Division of Gastroenterology, Department of Medicine, St Paul’s1 and Royal Columbian2 Hospitals, University of British Columbia, Vancouver, British Columbia

Barrett’s epithelium (BE) is a premalignant condition for which regular surveillance with serial biopsies is recommended to ensure that dysplasia does not develop. Several reports have documented the use of multipolar electrocoagulation (MPEC) and argon plasma coagulation (APC) in the ablation of BE.

OBJECTIVES: In the treatment of uncomplicated BE, to compare MPEC with APC in regards to: a) Success in inducing ablation of BE as measured endoscopically and histologically b) Ease of ablation as measured by number/duration of procedures, technical difficulty, complications and cost.
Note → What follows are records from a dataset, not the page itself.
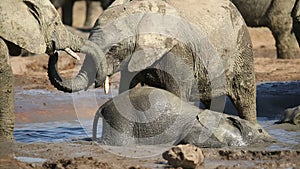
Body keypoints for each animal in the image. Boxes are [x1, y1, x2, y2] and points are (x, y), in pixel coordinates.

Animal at [48, 0, 258, 123]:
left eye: (113, 48)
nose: (54, 52)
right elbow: (127, 89)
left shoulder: (178, 52)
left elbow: (177, 93)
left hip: (241, 44)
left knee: (244, 95)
METHODS: All consenting patients with confirmed, uncomplicated BE (2-8 cm) were evaluated (dysplasia excluded). Patients were randomized to APC or MPEC ablation. Procedure durations, difficulty, complications were recorded. APC was administered through the ERBE 300 generator (60W). MPEC was administered using a 10F probe (Gold Probe- Microinvasive Corp. Natick Mass) with power equivalent to 20W (ACMI BC-60 Bicap Therapeutic System; American ACMI). Endoscopic sessions were performed every 4-6 weeks until visual ablation was obtained (max. 6 sessions). All procedures were performed by one endoscopist (RE).
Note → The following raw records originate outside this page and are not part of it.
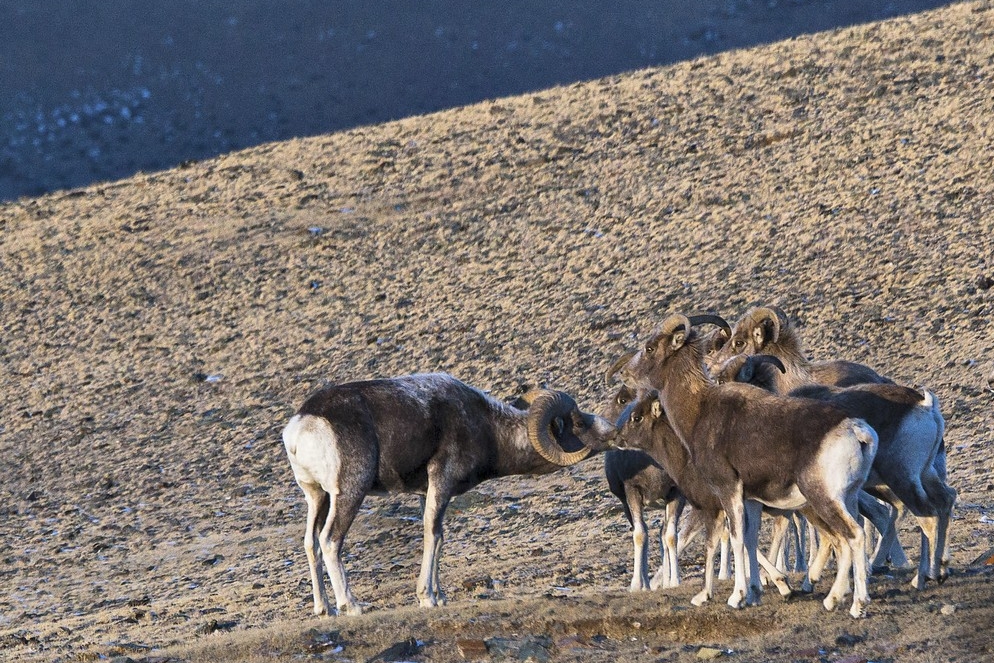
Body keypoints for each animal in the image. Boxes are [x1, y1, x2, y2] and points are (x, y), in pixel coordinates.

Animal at [282, 374, 616, 616]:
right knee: (330, 541)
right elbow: (434, 534)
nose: (613, 432)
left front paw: (439, 596)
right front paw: (428, 598)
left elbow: (436, 536)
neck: (488, 427)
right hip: (349, 493)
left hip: (318, 497)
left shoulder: (425, 493)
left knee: (311, 543)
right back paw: (351, 606)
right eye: (579, 423)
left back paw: (324, 610)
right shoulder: (441, 482)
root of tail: (301, 427)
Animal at [620, 314, 876, 620]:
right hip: (848, 499)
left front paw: (736, 597)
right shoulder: (750, 499)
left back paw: (857, 605)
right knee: (848, 536)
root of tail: (857, 431)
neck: (700, 411)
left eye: (649, 348)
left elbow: (734, 538)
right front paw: (754, 594)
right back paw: (832, 599)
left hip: (823, 500)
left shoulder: (727, 491)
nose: (625, 374)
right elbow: (750, 540)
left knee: (854, 536)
RESULTS: 44 patients (36 males) were consented with 39 having completed ablation protocol. (3 males excluded for >8 cm BE, one excluded with no evidence of BE). BE mean length was 4.0 cm (range 2.5-8 cm). Endoscopic ablation was successful in 19/20 patients in APC and 18/19 patients in MPEC. Histological ablation was successful in 16/20 APC patients and 14/19 MPEC patients. Mean duration of procedures (7.7 minutes), mean number of procedures (3.2) and dysphagia scores were similar between APC and MPEC groups. Technical subjective difficulty of the procedures (as judged by the endoscopist) favored APC. Of the 20 patients who have 1 year follow up, only one of them has been found to have histological evidence of BE at 1 year that was not present immediately following ablation. One patient in the MPEC developed a stricture requiring one dilation. Transient pleuritic chest pain and ‘reflux-like’ symptoms (<7d) were common.

CONCLUSIONS: BE without dysplasia can be ablated safely with both APC and MPEC. These results suggest success rates for endoscopic/histologic ablation to be over 70% and it appears to be maintained at 1 year follow up. More study is required to determine if this aggressive manner of ablating BE is necessary.